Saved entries
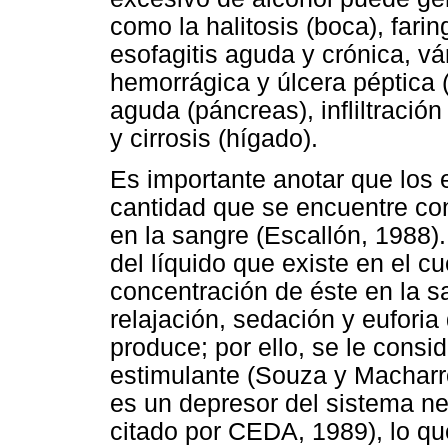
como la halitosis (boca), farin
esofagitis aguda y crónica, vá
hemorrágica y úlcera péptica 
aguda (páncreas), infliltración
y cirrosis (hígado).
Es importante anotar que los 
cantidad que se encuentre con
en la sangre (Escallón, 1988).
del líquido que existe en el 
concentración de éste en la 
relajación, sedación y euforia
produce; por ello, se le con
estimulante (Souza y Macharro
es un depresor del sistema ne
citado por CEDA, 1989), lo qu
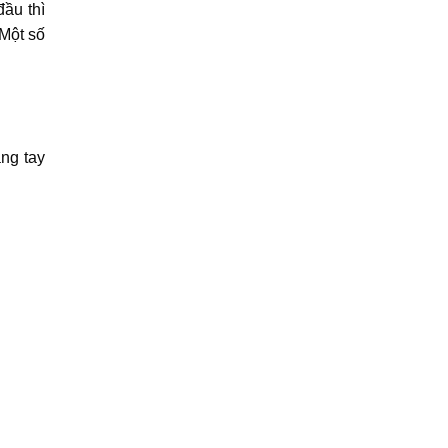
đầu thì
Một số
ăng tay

■ TASK PROMPT: Retype each line above exactly. Leave the images out.

■ TASK RESULT:
como la halitosis (boca), farin
esofagitis aguda y crónica, vá
hemorrágica y úlcera péptica 
aguda (páncreas), infliltración
y cirrosis (hígado).
Es importante anotar que los 
cantidad que se encuentre con
en la sangre (Escallón, 1988).
del líquido que existe en el 
concentración de éste en la 
relajación, sedación y euforia
produce; por ello, se le con
estimulante (Souza y Macharro
es un depresor del sistema ne
citado por CEDA, 1989), lo qu
đầu thì
Một số
ăng tay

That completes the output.